- **DATA TO EXAMINE**:
########################################
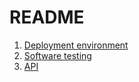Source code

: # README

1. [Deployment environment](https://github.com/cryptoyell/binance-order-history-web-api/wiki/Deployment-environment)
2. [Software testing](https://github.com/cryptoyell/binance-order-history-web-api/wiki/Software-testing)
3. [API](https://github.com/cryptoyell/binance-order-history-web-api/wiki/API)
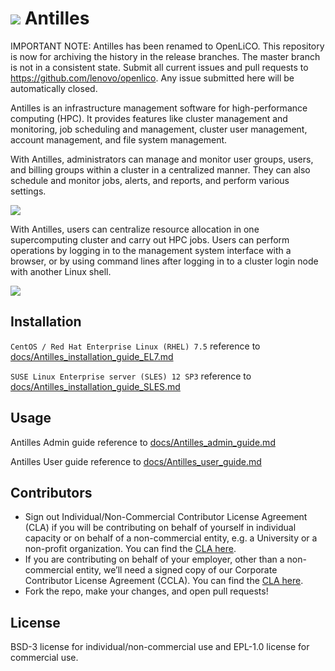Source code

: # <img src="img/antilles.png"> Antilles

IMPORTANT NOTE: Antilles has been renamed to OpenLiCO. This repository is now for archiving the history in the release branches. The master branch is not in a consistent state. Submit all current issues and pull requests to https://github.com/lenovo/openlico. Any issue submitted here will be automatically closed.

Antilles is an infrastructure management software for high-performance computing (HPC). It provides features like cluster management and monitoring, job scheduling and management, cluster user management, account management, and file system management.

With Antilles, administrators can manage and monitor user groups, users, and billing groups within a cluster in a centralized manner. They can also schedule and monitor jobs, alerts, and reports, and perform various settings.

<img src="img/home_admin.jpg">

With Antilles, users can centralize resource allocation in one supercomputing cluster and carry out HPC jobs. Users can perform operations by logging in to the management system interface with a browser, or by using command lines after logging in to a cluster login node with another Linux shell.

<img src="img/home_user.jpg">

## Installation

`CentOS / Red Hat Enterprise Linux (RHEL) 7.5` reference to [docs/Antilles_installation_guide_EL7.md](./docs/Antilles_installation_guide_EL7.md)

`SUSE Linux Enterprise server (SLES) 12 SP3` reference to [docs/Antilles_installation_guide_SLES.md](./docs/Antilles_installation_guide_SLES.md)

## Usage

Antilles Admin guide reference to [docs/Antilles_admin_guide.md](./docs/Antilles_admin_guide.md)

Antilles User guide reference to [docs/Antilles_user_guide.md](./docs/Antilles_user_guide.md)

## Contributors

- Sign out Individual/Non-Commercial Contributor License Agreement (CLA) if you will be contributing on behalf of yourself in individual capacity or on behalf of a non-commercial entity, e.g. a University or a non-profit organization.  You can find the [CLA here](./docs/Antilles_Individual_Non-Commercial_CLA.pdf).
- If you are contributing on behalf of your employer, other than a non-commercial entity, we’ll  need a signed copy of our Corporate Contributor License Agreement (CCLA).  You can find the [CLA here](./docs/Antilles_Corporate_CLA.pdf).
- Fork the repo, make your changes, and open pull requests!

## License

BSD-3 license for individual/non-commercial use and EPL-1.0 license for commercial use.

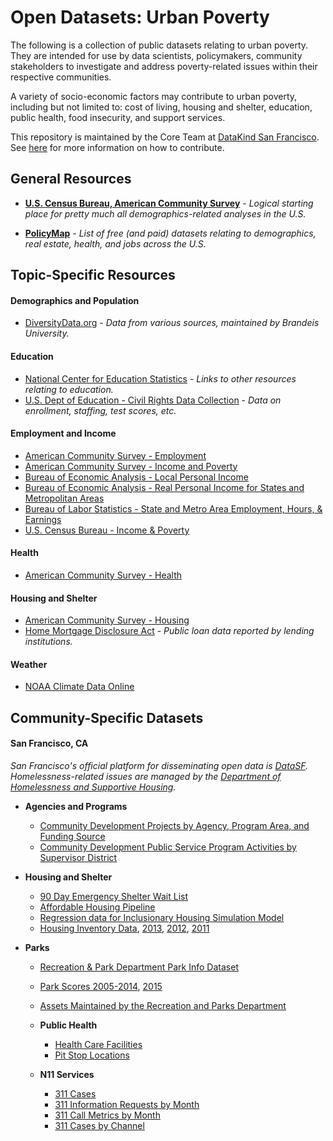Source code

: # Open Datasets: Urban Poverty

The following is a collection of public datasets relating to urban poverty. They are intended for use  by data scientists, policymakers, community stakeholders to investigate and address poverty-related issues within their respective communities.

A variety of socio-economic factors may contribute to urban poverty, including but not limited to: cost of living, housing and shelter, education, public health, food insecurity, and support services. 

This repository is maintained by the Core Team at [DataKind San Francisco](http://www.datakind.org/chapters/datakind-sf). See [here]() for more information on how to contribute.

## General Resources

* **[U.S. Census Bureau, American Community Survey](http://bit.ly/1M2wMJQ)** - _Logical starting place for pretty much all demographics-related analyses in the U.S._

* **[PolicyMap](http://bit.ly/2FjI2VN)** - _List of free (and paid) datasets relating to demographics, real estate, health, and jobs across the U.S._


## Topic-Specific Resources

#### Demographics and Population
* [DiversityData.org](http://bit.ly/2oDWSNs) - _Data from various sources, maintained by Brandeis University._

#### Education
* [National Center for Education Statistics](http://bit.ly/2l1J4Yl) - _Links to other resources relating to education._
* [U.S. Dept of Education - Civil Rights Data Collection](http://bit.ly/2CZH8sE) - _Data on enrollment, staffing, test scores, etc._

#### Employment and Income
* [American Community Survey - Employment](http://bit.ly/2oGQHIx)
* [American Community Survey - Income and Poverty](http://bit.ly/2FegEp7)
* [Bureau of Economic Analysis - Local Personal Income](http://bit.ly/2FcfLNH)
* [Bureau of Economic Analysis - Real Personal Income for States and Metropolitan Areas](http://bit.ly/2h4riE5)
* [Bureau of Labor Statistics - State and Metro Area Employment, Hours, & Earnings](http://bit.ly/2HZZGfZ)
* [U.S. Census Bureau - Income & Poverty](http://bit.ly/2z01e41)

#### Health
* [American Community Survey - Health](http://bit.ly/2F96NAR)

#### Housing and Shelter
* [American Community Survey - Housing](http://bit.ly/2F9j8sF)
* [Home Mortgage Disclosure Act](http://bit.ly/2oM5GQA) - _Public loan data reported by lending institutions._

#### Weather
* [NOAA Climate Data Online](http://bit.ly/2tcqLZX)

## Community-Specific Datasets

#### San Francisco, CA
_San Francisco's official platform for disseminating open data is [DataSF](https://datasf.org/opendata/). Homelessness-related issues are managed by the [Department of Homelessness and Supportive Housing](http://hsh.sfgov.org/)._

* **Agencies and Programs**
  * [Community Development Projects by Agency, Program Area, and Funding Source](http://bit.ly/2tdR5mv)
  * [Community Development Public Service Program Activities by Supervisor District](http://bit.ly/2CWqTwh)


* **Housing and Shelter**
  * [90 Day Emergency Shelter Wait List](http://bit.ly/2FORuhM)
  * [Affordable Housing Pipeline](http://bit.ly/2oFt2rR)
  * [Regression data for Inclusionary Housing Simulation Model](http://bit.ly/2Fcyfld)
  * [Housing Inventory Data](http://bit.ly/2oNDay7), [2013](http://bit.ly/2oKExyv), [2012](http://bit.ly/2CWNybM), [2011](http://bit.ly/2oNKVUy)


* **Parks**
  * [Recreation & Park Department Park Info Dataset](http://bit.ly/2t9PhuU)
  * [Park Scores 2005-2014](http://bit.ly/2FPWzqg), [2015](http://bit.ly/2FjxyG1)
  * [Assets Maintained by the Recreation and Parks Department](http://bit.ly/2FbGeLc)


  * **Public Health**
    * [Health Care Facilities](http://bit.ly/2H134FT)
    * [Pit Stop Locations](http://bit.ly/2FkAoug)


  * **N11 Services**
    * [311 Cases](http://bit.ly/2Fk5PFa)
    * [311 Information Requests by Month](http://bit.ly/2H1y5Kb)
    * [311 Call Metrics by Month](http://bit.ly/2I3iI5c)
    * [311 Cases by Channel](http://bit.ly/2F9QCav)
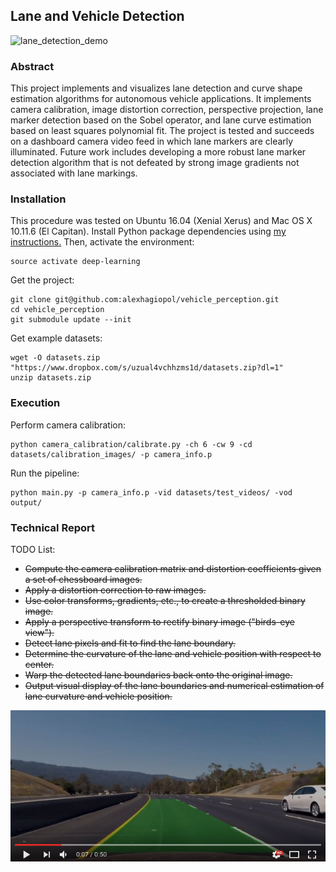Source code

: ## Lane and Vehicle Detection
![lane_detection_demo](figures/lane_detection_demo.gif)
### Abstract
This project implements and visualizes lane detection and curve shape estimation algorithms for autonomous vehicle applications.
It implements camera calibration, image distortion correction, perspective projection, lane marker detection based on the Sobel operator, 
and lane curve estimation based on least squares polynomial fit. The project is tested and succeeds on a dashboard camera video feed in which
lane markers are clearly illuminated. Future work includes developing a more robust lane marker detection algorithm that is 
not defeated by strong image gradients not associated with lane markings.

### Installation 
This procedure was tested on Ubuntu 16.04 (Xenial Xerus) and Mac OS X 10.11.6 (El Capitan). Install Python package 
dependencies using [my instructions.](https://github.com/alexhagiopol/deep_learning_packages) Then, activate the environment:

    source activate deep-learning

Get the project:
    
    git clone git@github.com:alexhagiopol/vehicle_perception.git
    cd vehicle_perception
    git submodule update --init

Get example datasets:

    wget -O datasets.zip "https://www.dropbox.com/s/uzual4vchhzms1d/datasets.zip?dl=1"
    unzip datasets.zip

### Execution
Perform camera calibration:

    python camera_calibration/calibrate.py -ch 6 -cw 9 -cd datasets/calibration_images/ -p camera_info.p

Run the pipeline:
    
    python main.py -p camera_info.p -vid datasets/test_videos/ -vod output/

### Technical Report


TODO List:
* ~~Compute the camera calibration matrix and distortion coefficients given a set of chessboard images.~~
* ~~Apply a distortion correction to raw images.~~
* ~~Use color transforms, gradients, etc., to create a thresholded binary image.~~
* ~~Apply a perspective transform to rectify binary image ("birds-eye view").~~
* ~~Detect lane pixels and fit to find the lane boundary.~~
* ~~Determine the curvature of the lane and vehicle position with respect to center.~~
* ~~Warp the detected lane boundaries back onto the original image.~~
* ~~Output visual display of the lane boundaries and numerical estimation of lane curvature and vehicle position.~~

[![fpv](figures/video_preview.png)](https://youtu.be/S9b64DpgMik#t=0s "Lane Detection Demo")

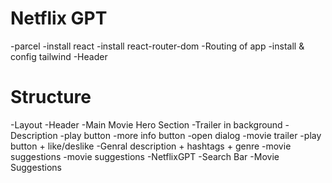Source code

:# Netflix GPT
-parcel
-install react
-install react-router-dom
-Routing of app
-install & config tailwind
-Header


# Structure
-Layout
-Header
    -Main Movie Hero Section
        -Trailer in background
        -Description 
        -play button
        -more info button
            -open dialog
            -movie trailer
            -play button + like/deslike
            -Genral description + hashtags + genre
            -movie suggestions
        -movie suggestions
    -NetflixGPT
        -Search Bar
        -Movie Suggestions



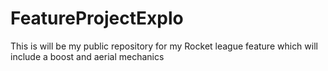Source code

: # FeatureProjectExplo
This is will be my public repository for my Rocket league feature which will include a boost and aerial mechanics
########################################
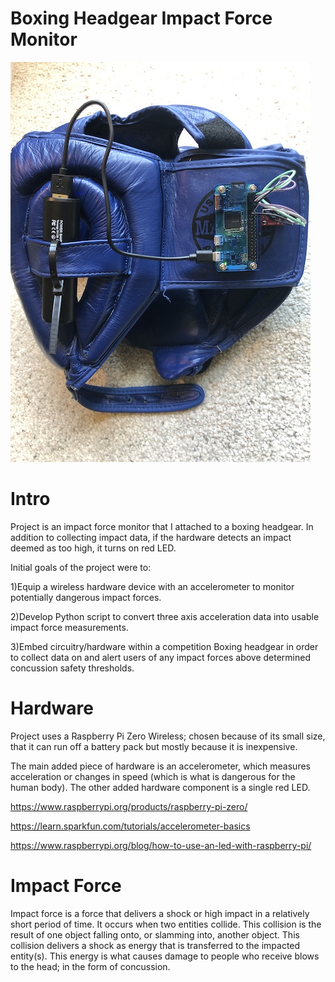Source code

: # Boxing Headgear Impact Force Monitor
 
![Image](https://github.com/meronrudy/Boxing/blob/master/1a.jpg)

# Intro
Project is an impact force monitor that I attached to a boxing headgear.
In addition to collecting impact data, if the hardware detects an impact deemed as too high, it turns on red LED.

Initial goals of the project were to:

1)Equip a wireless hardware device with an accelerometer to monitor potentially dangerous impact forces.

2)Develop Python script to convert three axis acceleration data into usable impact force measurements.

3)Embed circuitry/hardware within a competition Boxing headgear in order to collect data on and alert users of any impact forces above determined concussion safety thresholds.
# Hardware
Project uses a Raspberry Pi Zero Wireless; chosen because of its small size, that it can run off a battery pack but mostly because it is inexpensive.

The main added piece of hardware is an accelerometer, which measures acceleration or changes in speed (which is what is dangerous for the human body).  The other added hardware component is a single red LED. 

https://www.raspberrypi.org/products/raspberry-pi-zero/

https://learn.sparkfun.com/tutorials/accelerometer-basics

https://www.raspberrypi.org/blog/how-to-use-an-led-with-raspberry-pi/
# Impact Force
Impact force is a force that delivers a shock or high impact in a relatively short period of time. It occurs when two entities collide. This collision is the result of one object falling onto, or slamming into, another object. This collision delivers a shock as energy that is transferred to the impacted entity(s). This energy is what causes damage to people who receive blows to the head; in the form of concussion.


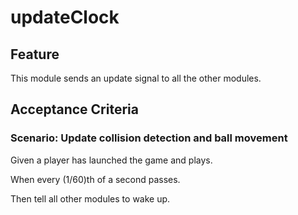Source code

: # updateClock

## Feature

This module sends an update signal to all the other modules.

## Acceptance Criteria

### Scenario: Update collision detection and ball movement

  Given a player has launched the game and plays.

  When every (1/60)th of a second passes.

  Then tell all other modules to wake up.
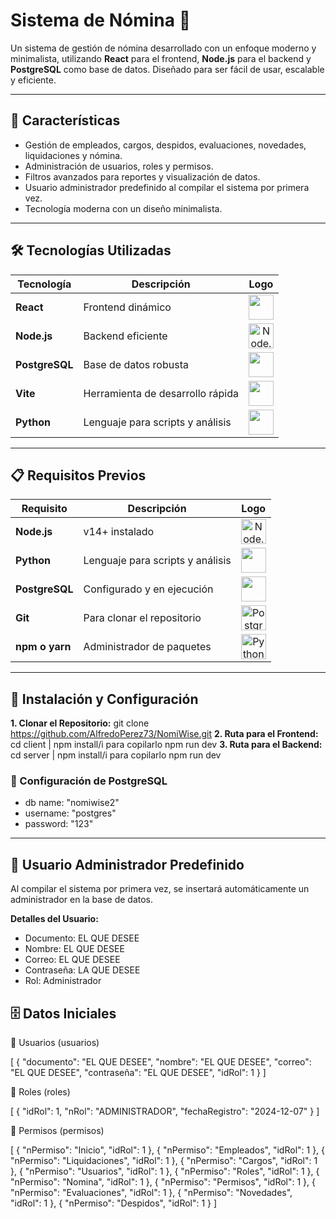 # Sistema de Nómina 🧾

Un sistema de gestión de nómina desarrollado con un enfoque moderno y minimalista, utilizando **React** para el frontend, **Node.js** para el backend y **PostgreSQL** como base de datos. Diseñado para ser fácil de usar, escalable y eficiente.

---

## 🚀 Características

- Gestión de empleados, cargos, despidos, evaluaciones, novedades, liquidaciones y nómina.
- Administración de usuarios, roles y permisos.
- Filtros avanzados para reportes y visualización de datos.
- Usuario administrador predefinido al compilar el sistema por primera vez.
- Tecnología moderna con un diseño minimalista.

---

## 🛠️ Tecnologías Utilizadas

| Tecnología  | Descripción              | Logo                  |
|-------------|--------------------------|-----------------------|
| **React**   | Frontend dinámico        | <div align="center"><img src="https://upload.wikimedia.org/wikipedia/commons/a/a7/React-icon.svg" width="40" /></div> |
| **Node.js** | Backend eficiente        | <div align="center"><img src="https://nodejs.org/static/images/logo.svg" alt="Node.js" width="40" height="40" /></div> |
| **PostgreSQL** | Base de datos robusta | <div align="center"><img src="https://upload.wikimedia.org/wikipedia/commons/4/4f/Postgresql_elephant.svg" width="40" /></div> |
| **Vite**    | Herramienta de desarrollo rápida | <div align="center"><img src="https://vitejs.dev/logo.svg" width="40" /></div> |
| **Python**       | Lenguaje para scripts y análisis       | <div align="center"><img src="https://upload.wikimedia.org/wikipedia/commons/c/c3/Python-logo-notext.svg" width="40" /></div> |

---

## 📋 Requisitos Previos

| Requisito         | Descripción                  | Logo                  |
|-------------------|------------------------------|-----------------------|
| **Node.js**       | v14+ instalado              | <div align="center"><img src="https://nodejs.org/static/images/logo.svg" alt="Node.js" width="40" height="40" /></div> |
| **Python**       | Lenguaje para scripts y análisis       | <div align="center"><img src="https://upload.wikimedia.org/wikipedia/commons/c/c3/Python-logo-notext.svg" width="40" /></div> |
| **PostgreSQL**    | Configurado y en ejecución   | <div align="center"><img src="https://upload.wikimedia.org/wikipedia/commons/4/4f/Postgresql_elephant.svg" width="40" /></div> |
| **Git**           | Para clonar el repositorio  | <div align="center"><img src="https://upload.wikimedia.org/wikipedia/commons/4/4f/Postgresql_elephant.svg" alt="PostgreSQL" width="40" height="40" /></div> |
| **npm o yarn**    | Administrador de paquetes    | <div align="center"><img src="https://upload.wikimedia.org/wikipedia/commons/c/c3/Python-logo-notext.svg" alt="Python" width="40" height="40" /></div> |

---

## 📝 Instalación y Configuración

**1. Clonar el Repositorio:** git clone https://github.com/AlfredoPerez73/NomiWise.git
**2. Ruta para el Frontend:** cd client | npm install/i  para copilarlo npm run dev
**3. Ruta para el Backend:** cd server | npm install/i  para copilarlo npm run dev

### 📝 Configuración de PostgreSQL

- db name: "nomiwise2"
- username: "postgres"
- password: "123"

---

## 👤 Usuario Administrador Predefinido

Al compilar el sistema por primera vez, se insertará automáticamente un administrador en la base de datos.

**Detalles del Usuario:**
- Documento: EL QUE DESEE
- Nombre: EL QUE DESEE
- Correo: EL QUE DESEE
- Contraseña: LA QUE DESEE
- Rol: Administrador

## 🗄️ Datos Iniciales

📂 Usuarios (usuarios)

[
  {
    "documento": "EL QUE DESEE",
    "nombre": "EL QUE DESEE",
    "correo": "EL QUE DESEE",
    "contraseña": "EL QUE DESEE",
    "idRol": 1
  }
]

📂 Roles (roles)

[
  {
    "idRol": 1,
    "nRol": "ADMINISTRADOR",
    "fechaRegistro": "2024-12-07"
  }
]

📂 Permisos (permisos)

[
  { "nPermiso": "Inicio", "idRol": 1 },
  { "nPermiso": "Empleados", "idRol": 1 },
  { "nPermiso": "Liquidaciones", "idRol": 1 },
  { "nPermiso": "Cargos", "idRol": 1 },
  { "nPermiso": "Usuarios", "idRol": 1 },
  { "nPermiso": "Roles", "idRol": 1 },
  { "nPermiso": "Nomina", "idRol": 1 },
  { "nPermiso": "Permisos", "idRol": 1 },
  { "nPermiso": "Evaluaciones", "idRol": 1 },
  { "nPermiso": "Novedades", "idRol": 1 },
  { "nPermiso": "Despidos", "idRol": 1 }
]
########################################
- **PROMPT**: Copy out, unchanged, the stretch of the rows from the line containing "## General Resources" through the line containing "test scores, etc._".

- **EXERCISE ANSWER**:
## General Resources

* **[U.S. Census Bureau, American Community Survey](http://bit.ly/1M2wMJQ)** - _Logical starting place for pretty much all demographics-related analyses in the U.S._

* **[PolicyMap](http://bit.ly/2FjI2VN)** - _List of free (and paid) datasets relating to demographics, real estate, health, and jobs across the U.S._


## Topic-Specific Resources

#### Demographics and Population
* [DiversityData.org](http://bit.ly/2oDWSNs) - _Data from various sources, maintained by Brandeis University._

#### Education
* [National Center for Education Statistics](http://bit.ly/2l1J4Yl) - _Links to other resources relating to education._
* [U.S. Dept of Education - Civil Rights Data Collection](http://bit.ly/2CZH8sE) - _Data on enrollment, staffing, test scores, etc._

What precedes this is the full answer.